Exercise text
..........
Friday, September 14, 2007

If You Are in the Food, Beverages or Pharmaceutical Manufacturing Industry in Europe, Read This Urgently!

Terrorists may resort to non-conventional means such as biological weapons or materials. Some of these materials have the capacity to infect thousands of people, contaminate soil, buildings and transport assets, destroy agriculture and infect animal populations and eventually affect food and feed at any stage in the food supply chain. The risk of "bioterrorist" attack has been statistically low but its consequences can be devastating.

Mitigating actions are the same as for a natural outbreak e.g. early detection, sound traceability systems, rapid control and eradication measures, contingency plans and overall coordination. Nevertheless, our tools could be developed to face bio-terror attacks during which pathogens could be introduced simultaneously in a number of different locations across the EU and to cope with simultaneous outbreaks of different diseases which could overpower the established response capacities and thereby affect public health.

Read further into the European Commission Green Paper at:

http://www.foodlaw.rdg.ac.uk/pdf/com2007_0399-biopreparedness.pdf

The ASIS European Bureau has expressed concern that the paper has failed to recognise the professional security community as a stakeholder and is seeking urgent feedback (by 21 September) to the paper from European members of ASIS International. This will then be collated and forwarded to the European Commission.
..........
Record extracts
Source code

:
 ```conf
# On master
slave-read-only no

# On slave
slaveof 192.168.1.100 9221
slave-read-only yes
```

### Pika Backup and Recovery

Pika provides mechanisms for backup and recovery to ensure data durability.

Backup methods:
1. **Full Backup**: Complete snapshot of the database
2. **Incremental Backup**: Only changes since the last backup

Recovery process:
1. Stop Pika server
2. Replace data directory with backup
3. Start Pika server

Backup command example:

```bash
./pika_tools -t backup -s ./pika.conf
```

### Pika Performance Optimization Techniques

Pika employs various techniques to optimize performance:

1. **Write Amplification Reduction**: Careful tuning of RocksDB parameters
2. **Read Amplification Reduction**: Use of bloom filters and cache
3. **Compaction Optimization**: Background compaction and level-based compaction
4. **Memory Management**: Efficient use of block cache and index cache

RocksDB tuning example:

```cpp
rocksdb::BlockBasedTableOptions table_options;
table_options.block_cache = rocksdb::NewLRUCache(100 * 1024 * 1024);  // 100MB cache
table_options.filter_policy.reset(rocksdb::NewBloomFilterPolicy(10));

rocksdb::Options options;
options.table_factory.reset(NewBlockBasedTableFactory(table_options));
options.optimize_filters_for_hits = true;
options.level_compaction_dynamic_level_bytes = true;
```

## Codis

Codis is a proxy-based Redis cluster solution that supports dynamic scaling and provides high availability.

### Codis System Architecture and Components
..........
Activity 1
According to the bioterrorism post, why is the ASIS European Bureau seeking urgent feedback on the Green Paper? Answer in one to three sentences.
Activity 2
Repeat the passage of the bioterrorism post word for word, starting with "Read further into" and going on through "the European Commission.".
The entries have no connection to the bioterrorism post.

Response 1
The ASIS European Bureau is concerned that the paper failed to recognize the professional security community as a stakeholder. It is therefore asking European members of ASIS International for feedback by 21 September, which will be collated and forwarded to the European Commission.

Response 2
Read further into the European Commission Green Paper at:

http://www.foodlaw.rdg.ac.uk/pdf/com2007_0399-biopreparedness.pdf

The ASIS European Bureau has expressed concern that the paper has failed to recognise the professional security community as a stakeholder and is seeking urgent feedback (by 21 September) to the paper from European members of ASIS International. This will then be collated and forwarded to the European Commission.